Politics

Democrats vow not to use hacked materials in campaigns

DNC urges RNC to do the same

Washington, DC - Democratic National Committee Chair Tom Perez wrote to his Republican National Committee counterpart on Monday, asking Republicans to refrain from engaging in the "weaponization of stolen private data in our electoral process."

In the letter to Ronna McDaniel, Perez described the claim Sunday by President Donald Trump's attorney Rudy Giuliani that there is "nothing wrong with taking information from Russians" as an "affront" to American democracy.

"I urge you to join me in condemning the weaponization of stolen private data in our electoral process," Perez wrote.

"Under my leadership, the Democratic National Committee will not encourage the theft of private data, nor will we seek out or weaponize stolen private data for political gain. And I'm calling on you to put country above party and publicly pledge that the Republican National Committee will do the same," he added.

CNN has reached out to the RNC for comment.

Last fall, then-Democratic Congressional Campaign Committee Chairman Ben Ray Lujan released what was billed as a "historic written pledge" not to use stolen hacked materials for political gain in the 2018 midterm elections, slamming the National Republican Congressional Committee for refusing to sign the same pledge.

In February, Democratic candidates contacted by the Daily Beast gave varying levels of commitment to not using hacked material that appears online.

On Monday, Sen. Kirsten Gillibrand restated her commitment not to use stolen, hacked materials from foreign adversaries in her presidential campaign and called on other 2020 contenders to do the same, making clear where they stand on using the kind of information that was central to Robert Mueller's Russia investigation.

"Russia is a foreign adversary of the United States, and we all must learn serious lessons from their cyberattack on our election systems in 2016," the New York Democrat told CNN. "Russia will be back, and it is troubling that President Trump and his top aides are not only failing to hold them accountable but actually normalizing the idea of 'taking information from Russians' for political gain."

"Elected leaders, particularly those who seek or hold the role of commander in chief, are responsible for sending a clear signal to foreign adversaries who might attack the United States or interfere with our elections in the future," Gillibrand's pledge, obtained by CNN, states.

A Gillibrand aide told CNN the campaign hoped the pledge would launch a conversation that would allow all the presidential candidates, the Democratic National Committee and state parties to come up with a common strategy, ideally before the debates begin this summer.

A senior adviser to 2020 candidate Julian Castro tweeted a similar pledge on Monday. Jennifer Fiore said the former housing and urban development secretary's campaign "will not knowingly spread disinformation or reference materials that come out through criminal means like hacking."

Gillibrand's pledge links to an article on Trump's personal attorney, Rudy Giuliani, saying in interviews over the weekend that there is nothing wrong with a campaign taking information from Russia. The infamous Trump Tower meeting with Russian lawyer Natalia Veselnitskaya and others in June 2016 came after Donald Trump Jr. was promised Russian "dirt" on Hillary Clinton. That dirt did not materialize at the meeting, but the Trump campaign made widespread use in the summer and fall of 2016 of information about the Clinton campaign that Russian hackers had provided to WikiLeaks.

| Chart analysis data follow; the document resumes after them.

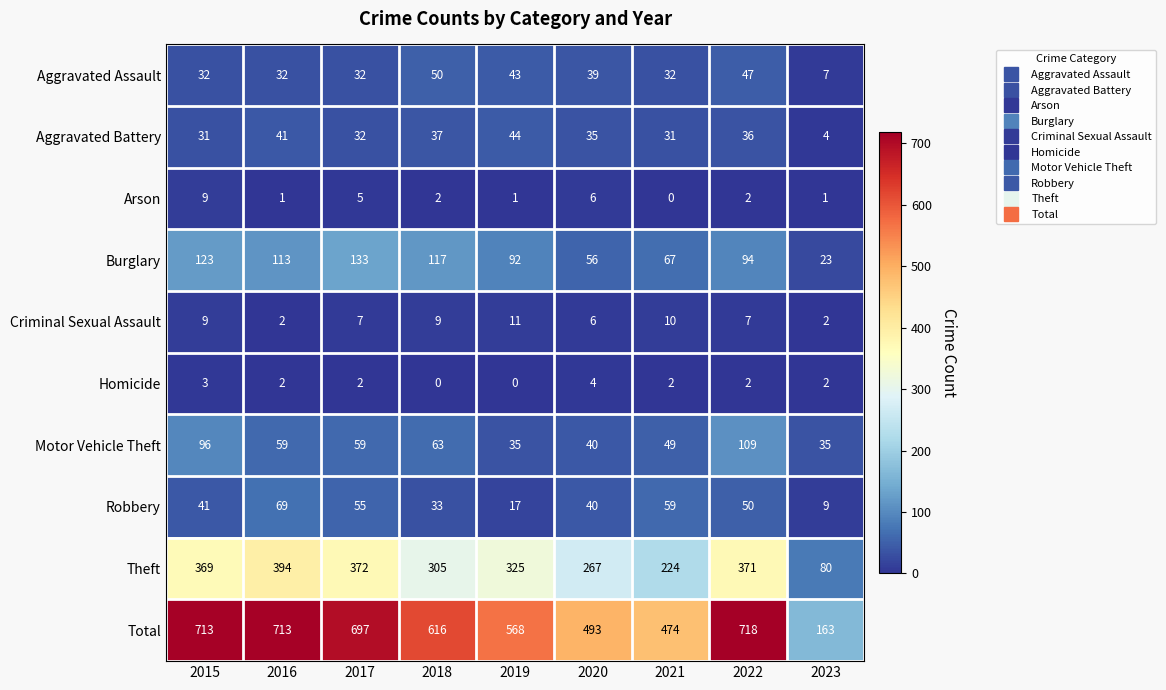

At which category is the sum across all series the highest?

2022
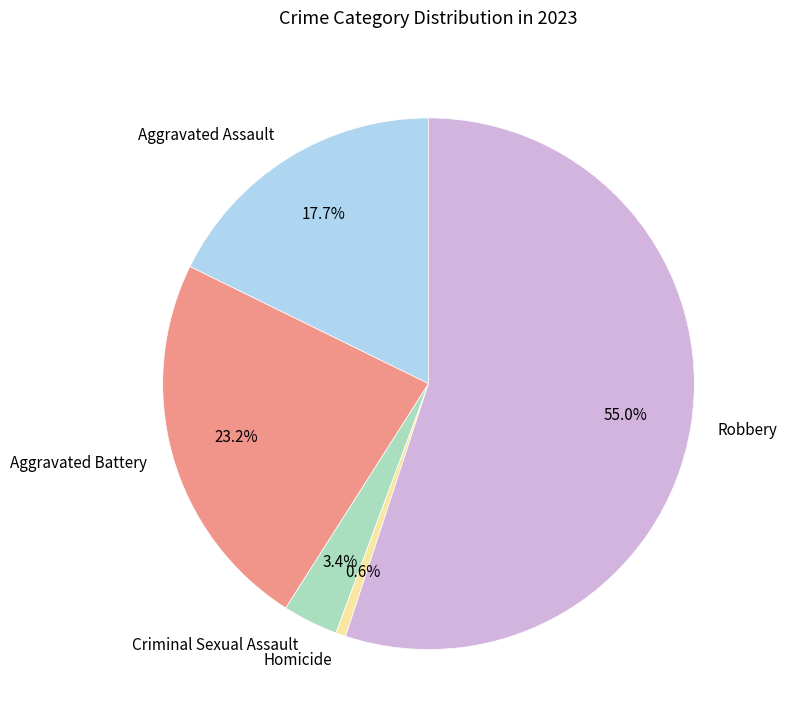

Does Robbery represent more than half of the total?

Yes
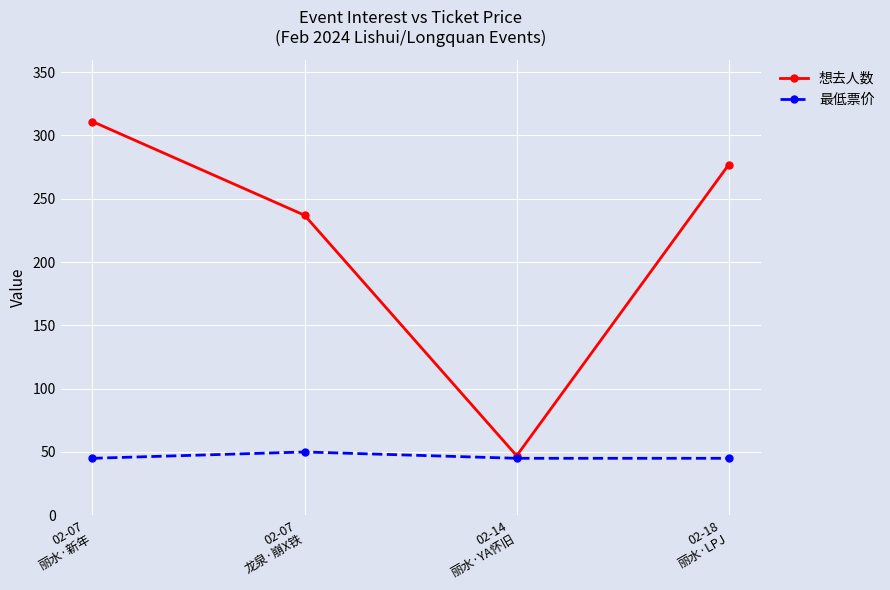

What position from the right is 02-14
丽水·YA怀旧?

2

Much like the promise not to accept donations from corporate political action committees or federal lobbyists, which most of the Democratic contenders have signed on to, this latest pledge is not likely to stir up controversy in the growing field -- which now stands at 19, with Rep. Seth Moulton of Massachusetts throwing his hat into the ring earlier Monday. The Democratic candidates may disagree about whether their colleagues in the House should launch impeachment proceedings or simply use the information Mueller provided to continue investigating President Donald Trump, but not about whether it is wrong to use stolen information provided by a foreign government.

Federal Election Commission regulations prohibit foreign nationals and foreign governments from making any contributions or donations of money or other things of value in a US federal, state or local election.

Giuliani's comments Sunday on CNN's "State of the Union" were in part a response to a scathing statement from Sen. Mitt Romney, a Utah Republican and the 2012 GOP presidential nominee, who said he was "sickened" by the Mueller report's findings, including that "fellow citizens working in a campaign for president welcomed help from Russia."

"There's nothing wrong with taking information from Russians," Giuliani said, before going on to say he "probably wouldn't" take such information. "I wasn't asked," he said. "I would have advised, just out of excess of caution, don't do it."

The former New York mayor, who ran for president in 2008, also raised eyebrows when NBC "Meet the Press" host Chuck Todd asked him if it is acceptable for political campaigns to work with material stolen by foreign adversaries.

"It depends on the stolen material," Giuliani said.

CNN's Dan Merica contributed to this report.